Well, now you're just being silly...


----------



## Wildblue (Mar 20, 2008)

I program and sell professional URC universal remotes. There's a saying-- "you can have your remotes high-powered, reliable, or cheap. But you can only get two of those three. You get to choose." 

I can make a URC remote control just about anything you want, in as few button pushes as you like. I just got two Hoppers, and I've got my own URC remotes working great.


----------



## hdaddikt (Jul 2, 2005)

Virtually no change between my 722k and the Hopper. Harmony One works perfectly with it. 
The most amazing thing is I have a Harmony _*300*_ working a Joey, Samsung LCD, Panasonic Blue Ray and a Vizio Sound Bar in the bedroom. No macros except for ON and OFF. 
What is really strange, is during the programming the Logitech software said the Dish remote would need to program the 300 manually. It did not respond to any commands from the Dish remote to 300. But it kept the Joey in the device list. When it finished updating software everything worked!
I do have to switch between the Joey and the Vizio to control the volume. A matter of pushing one of two buttons. Only issue. I may not have all the functions of any of these at my fingertips, but after 2 weeks of use, it apparently has all I need.


----------



## patmurphey (Dec 21, 2006)

What is ridiculous is posting threads with titles like this one where the poster doesn't know what he is talking about - and is wrong.


----------



## Cholly (Mar 22, 2004)

I haven't gotten around to reprogramming my bedroom Harmony 676 as yet in my changeover from Time Warner Cable to Dish w/Hopper. Programming the remote for my equipment has been more than just a chore. Pioneer VSX-521 AVR, Vizio E3D42GVX 3D TV, Dish Hopper, TiVo Premier DVR (antenna only), Insignia HD Radio Tuner, Panasonic DMP-BD210 3D Blu-ray player and Toshiba HD DVD player. The Logitech database is woefully inadequate for all these devices except the HD Radio tuner, and to some degree, the TiVo. I've written to Logitech tech support about some of the issues, and they've been downright arrogant about their database. Learning all these devices and setting them up for specific activities is a king sized pain. It would probably be easier to program my old URC MX-500 (which Remote Central still says is one of their favorite universal remotes).


----------



## hdaddikt (Jul 2, 2005)

Most of us are very happy with our Harmony remotes and have been programming a myriad of devices over the years with little issue.
I had an issue with swollen batteries and poor charging on my first 'ONE' and Logitech sent me a new one when I was over a year out of warranty. New one works as it should.
Can not explain the issues others are having. I have seen problems using the wrong device type, having more than one device in the same category when they are not the same, but those types of problems have been rare and usually the result of my own brain freeze.


----------



## djlong (Jul 8, 2002)

patmurphey said:


> What is ridiculous is posting threads with titles like this one where the poster doesn't know what he is talking about - and is wrong.
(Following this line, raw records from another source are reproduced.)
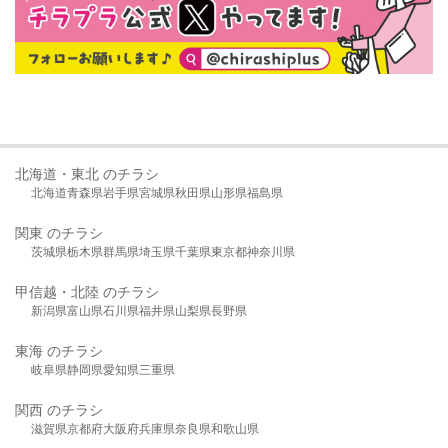
北海道・東北 のチラシ
北海道
青森県
岩手県
宮城県
秋田県
山形県
福島県
関東 のチラシ
茨城県
栃木県
群馬県
埼玉県
千葉県
東京都
神奈川県
甲信越・北陸 のチラシ
新潟県
富山県
石川県
福井県
山梨県
長野県
東海 のチラシ
岐阜県
静岡県
愛知県
三重県
関西 のチラシ
滋賀県
京都府
大阪府
兵庫県
奈良県
和歌山県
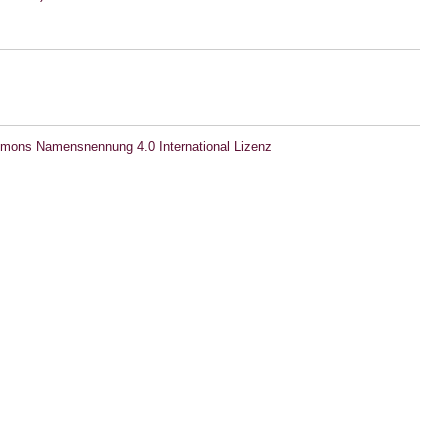
mons Namensnennung 4.0 International Lizenz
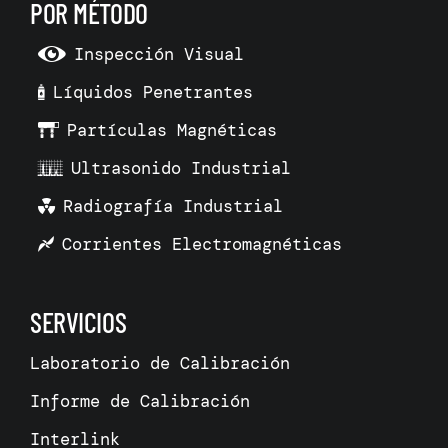
POR MÉTODO
Inspección Visual
Líquidos Penetrantes
Partículas Magnéticas
Ultrasonido Industrial
Radiografía Industrial
Corrientes Electromagnéticas
SERVICIOS
Laboratorio de Calibración
Informe de Calibración
Interlink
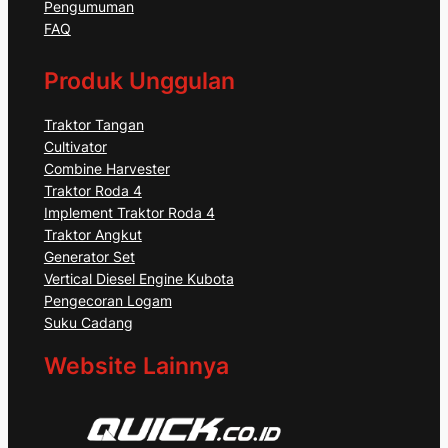
Pengumuman
FAQ
Produk Unggulan
Traktor Tangan
Cultivator
Combine Harvester
Traktor Roda 4
Implement Traktor Roda 4
Traktor Angkut
Generator Set
Vertical Diesel Engine Kubota
Pengecoran Logam
Suku Cadang
Website Lainnya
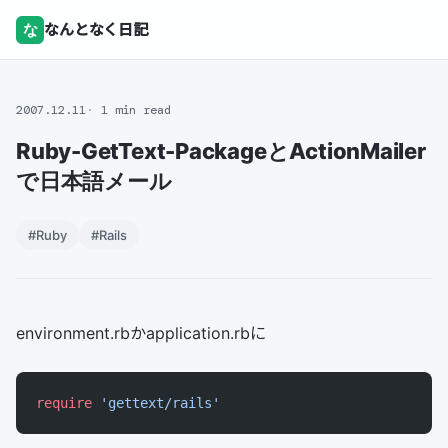
な
なんとなく日記
2007.12.11
1 min read
Ruby-GetText-PackageとActionMailer
で日本語メール
#Ruby
#Rails
environment.rbかapplication.rbに
require
 'gettext/rails'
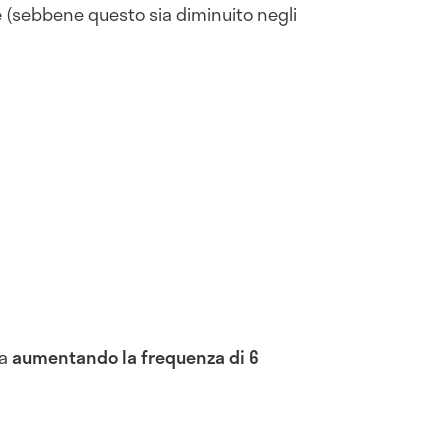
e
(sebbene questo sia diminuito negli
ia
aumentando la frequenza di 6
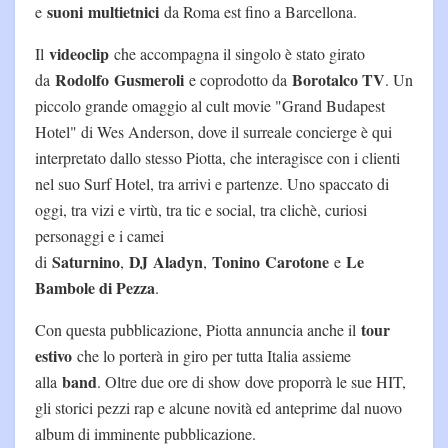
suoni
multietnici
e
da Roma est fino a Barcellona.
videoclip
Il
che accompagna il singolo è stato girato
Rodolfo
Gusmeroli
Borotalco TV
da
e coprodotto da
. Un
piccolo grande omaggio al cult movie "Grand Budapest
Hotel" di Wes Anderson, dove il surreale concierge è qui
interpretato dallo stesso Piotta, che interagisce con i clienti
nel suo Surf Hotel, tra arrivi e partenze. Uno spaccato di
oggi, tra vizi e virtù, tra tic e social, tra clichè, curiosi
personaggi e i camei
Saturnino
DJ
Aladyn
Tonino
Carotone
Le
di
,
,
e
Bambole di Pezza
.
tour
Con questa pubblicazione, Piotta annuncia anche il
estivo
che lo porterà in giro per tutta Italia assieme
band
alla
. Oltre due ore di show dove proporrà le sue HIT,
gli storici pezzi rap e alcune novità ed anteprime dal nuovo
album di imminente pubblicazione.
I'm the one that started this thread and I stand by every word I wrote.

The Logitech software, freshly downloaded from their site, did NOT know that a Joey changes channels. To this day I have it thinking that it's a Hopper changing the channels. The Hopper in this room is set so that it takes no IR signals. I manually programmed the PC Media Center codes into the Harmony so that the UNCHANGEABLE extra codes that Logitech puts in when dealing with a "Media Center PC" wouldn't apply.

It took me a while to construct this workaround and I'm happy to say that everything is working.

...but I know damn well what I'm talking about. And in my 35 years of software development, I've never let out a piece of software with such a glaring hole in it. I could understand if Logitech didn't have the Joey in their database. But to have it, accept it and then say I don't have anything that changes channels?

Yes, I'm happy with my Harmony One. However, that being said, I would not recommend it for someone who isn't technically inclined. At the very least, they need someone to program it for them - even with the supposed 'easy' software provided.


----------



## hdaddikt (Jul 2, 2005)

You raise good points, what exactly is being programmed with a Hopper or Joey is not crystal clear in my mind.
When I programmed my H-One for the Hopper, I had no real concern about the Joey, since I would not be the using the ONE with the Joey.
When I programmed the 300 for the Joey, the programming routine has me do a manual (remote to remote) procedure, which failed! And yet the Joey remained in the device list, and following the final software update the Joey worked just fine with the 300. 
Sometimes it can be just as difficult, if not more so, to explain why some things happen as to why they did not.


----------



## Stewart Vernon (Jan 7, 2005)

_Friendly moderator reminder... attack the topic, not the forum members. If you don't like the topic, don't participate._


----------



## ChAoTiCpInOy (Jan 27, 2011)

I had no problems configuring my Harmony One and 880 to use a Hopper and Joey respectively. They do everything the remote does (except PIP which I need to reconfigure).


----------